La «devaluación metódica» de la cultura, propiciada por la perspectiva materialista, implicará, en muchas ocasiones, la transformación de la admiración, ante determinadas obras culturales, por el desprecio; o, si se quiere, la transformación de la admiración devota, en una admiración puramente intelectual.
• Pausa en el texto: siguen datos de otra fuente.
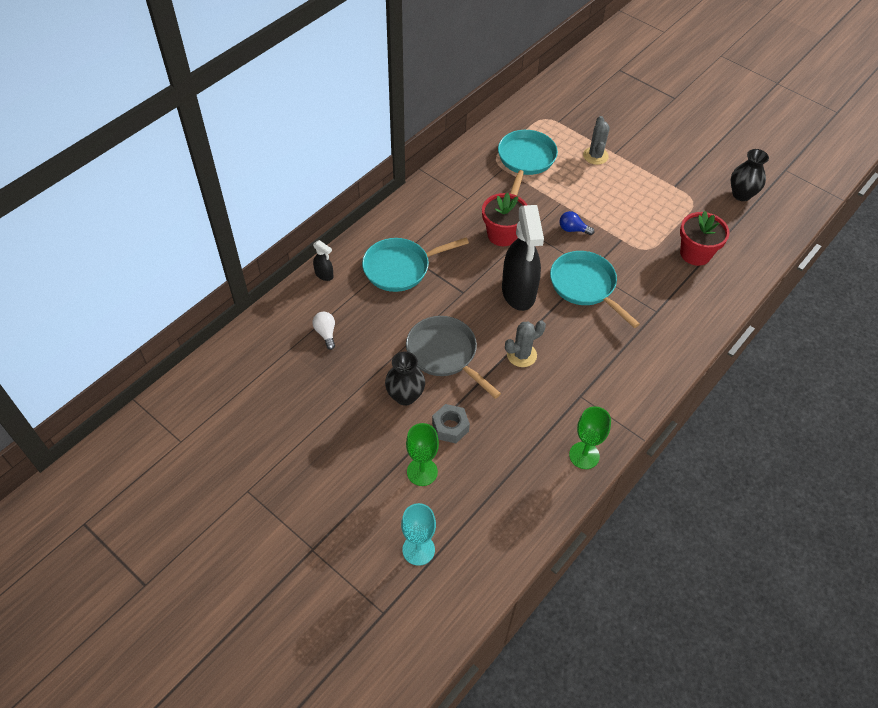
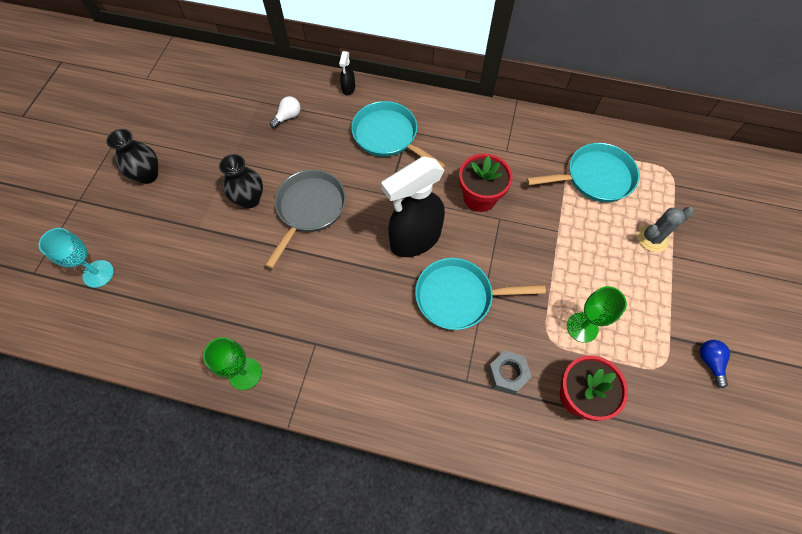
camera: 65 degrees right, 10 degrees up
green goblet [406,423,439,486] -> green goblet moved to [567,286,627,343]
grey nut [432,404,470,443] -> grey nut moved to [488,350,532,394]
grey cactus [505,320,546,367] -> none
turquoise pan [550,251,640,328] -> turquoise pan turned 120 degrees counterclockwise [415,258,546,330]
blue light bulb [560,211,595,235] -> blue light bulb moved to [700,340,730,388]
black vase [731,149,769,201] -> black vase moved to [107,129,158,184]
Es en este sentido en el que citamos a Epicuro en el Final de El mito de la cultura: «Huye, a velas desplegadas, de toda forma de cultura, en cuanto fuente de los valores supremos».

En ningún caso, la devaluación metodológica de las instituciones culturales podrá hacerse equivalente a la negación del reconocimiento del funcionalismo social e ideológico que las instituciones devaluadas puedan eventualmente implicar; ni siquiera del reconocimiento prudencial de los servicios prestados que tales instituciones puedan tener, hasta el punto de merecer nuestro apoyo coyuntural.

¿Y hasta dónde habrá que seguir aplicando esa «devaluación metodológica» de la cultura (devaluación que lleva aparejado también el compromiso de explicación de su funcionalismo)? Hasta que nos encontremos con determinadas instituciones o contenidos culturales que resistan la «operación de devaluación metódica» de la que venimos hablando. Y no me parece oportuno, ni necesario, en este prólogo añadir nada más sobre el particular.